Define thermal conductivity. Also,provide its $SI$ unit and dimensional formula.

(N/A) Thermal conductivity $(k)$ is defined as the rate of heat transfer through a unit thickness of a material per unit area per unit temperature difference.
It is given by the formula: $Q = \frac{kA(T_1 - T_2)t}{d}$,where $Q$ is the heat transferred,$A$ is the area,$d$ is the thickness,and $(T_1 - T_2)$ is the temperature difference.

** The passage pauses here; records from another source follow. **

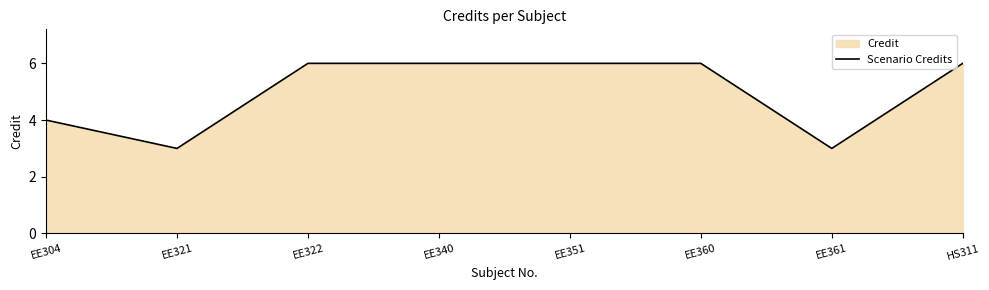

Where is the first local minimum?

EE321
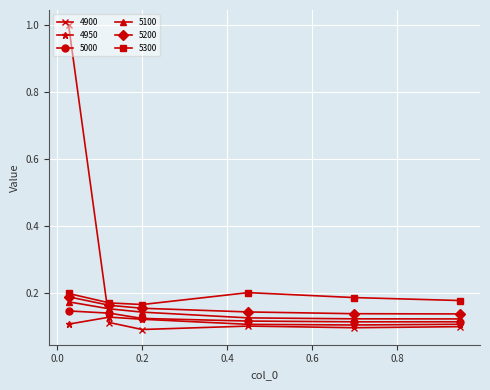

Does the chart display data point markers on the line(s)?

Yes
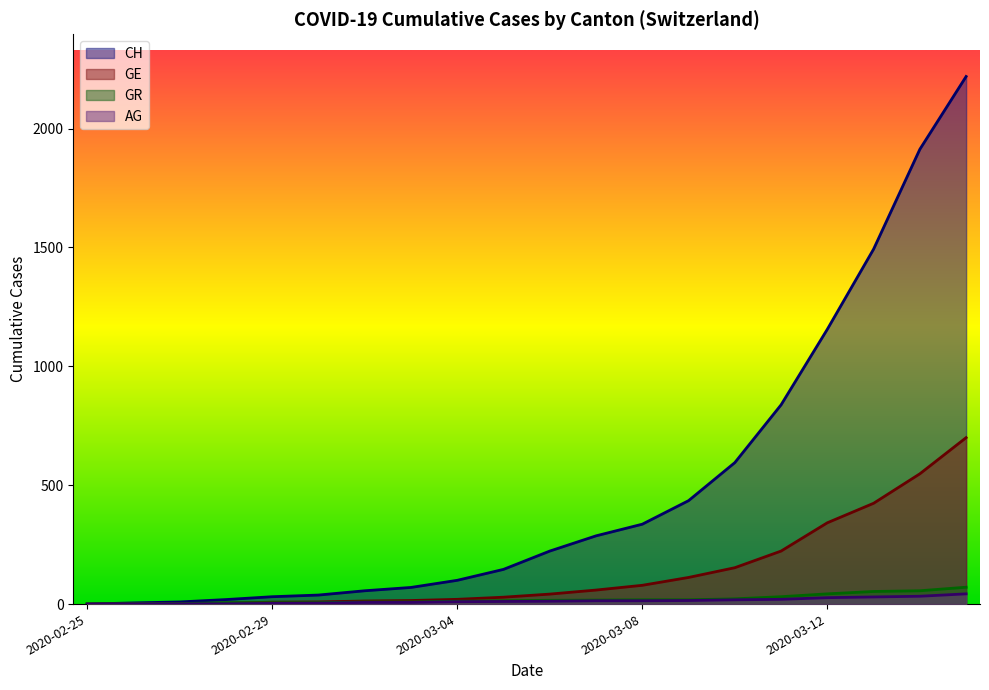

Which series has the largest range (max minus min)?

CH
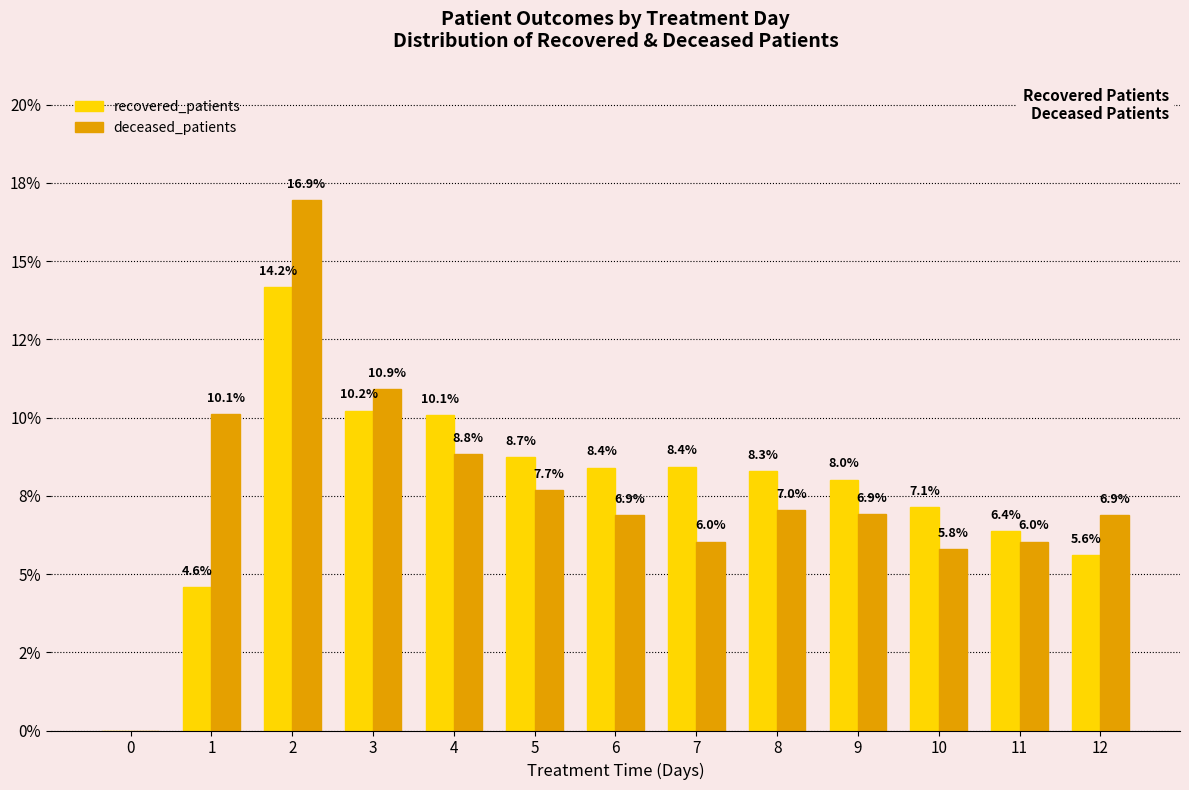

At how many categories does at least one series exceed 2?

12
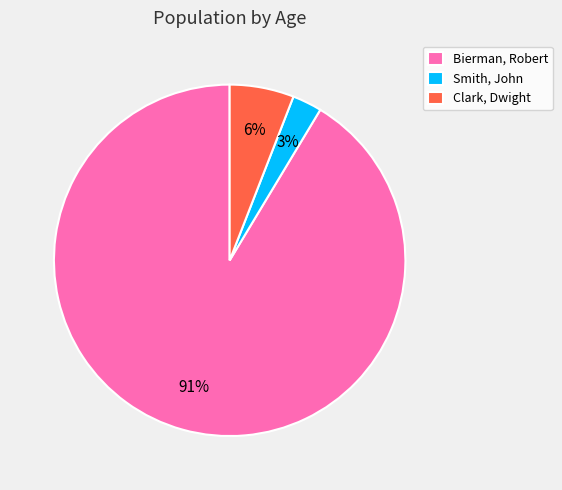

What percentage is the Clark, Dwight slice, to the nearest percent?

6%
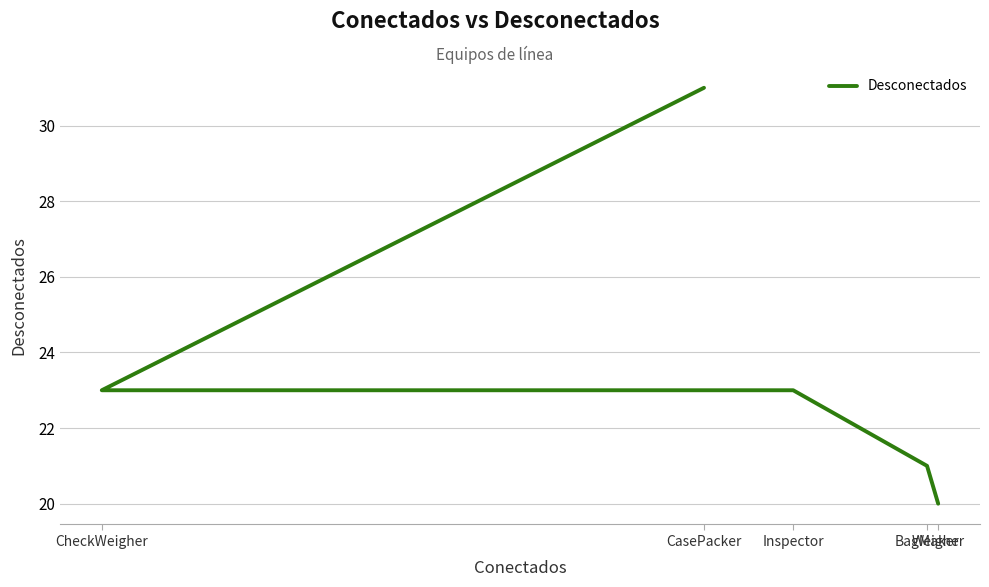

List the labels in order of value, smallest first.

Weigher, BagMaker, Inspector, CheckWeigher, CasePacker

Rearranging for $k$: $k = \frac{Qd}{A(T_1 - T_2)t}$.
$SI$ Unit: The unit of heat is Joule $(J)$,area is $m^2$,thickness is $m$,temperature is Kelvin $(K)$,and time is second $(s)$. Thus,the unit is $\frac{J \cdot m}{m^2 \cdot K \cdot s} = W \cdot m^{-1} \cdot K^{-1}$.
Dimensional Formula: Since $Q$ is energy $([ML^2T^{-2}])$,$d$ is length $([L])$,$A$ is area $([L^2])$,$\Delta T$ is temperature $([K])$,and $t$ is time $([T])$:
$k = \frac{[ML^2T^{-2}][L]}{[L^2][K][T]} = [MLT^{-3}K^{-1}]$.